┏━━
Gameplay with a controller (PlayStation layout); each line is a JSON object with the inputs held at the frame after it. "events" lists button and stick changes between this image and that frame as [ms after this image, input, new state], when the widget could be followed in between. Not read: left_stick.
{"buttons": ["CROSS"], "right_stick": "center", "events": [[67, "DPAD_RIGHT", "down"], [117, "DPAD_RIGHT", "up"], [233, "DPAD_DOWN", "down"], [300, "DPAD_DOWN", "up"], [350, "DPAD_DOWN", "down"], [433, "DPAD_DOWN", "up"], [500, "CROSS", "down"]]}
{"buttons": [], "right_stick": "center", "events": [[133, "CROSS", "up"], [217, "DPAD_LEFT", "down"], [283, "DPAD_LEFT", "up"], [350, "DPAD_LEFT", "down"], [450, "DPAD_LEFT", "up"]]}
┗━━
• **HOW TO COMPLETE THIS TASK**
Whenever a line in the listing above includes the word "down", return that line.

• **TASK RESPONSE**
{"buttons": ["CROSS"], "right_stick": "center", "events": [[67, "DPAD_RIGHT", "down"], [117, "DPAD_RIGHT", "up"], [233, "DPAD_DOWN", "down"], [300, "DPAD_DOWN", "up"], [350, "DPAD_DOWN", "down"], [433, "DPAD_DOWN", "up"], [500, "CROSS", "down"]]}
{"buttons": [], "right_stick": "center", "events": [[133, "CROSS", "up"], [217, "DPAD_LEFT", "down"], [283, "DPAD_LEFT", "up"], [350, "DPAD_LEFT", "down"], [450, "DPAD_LEFT", "up"]]}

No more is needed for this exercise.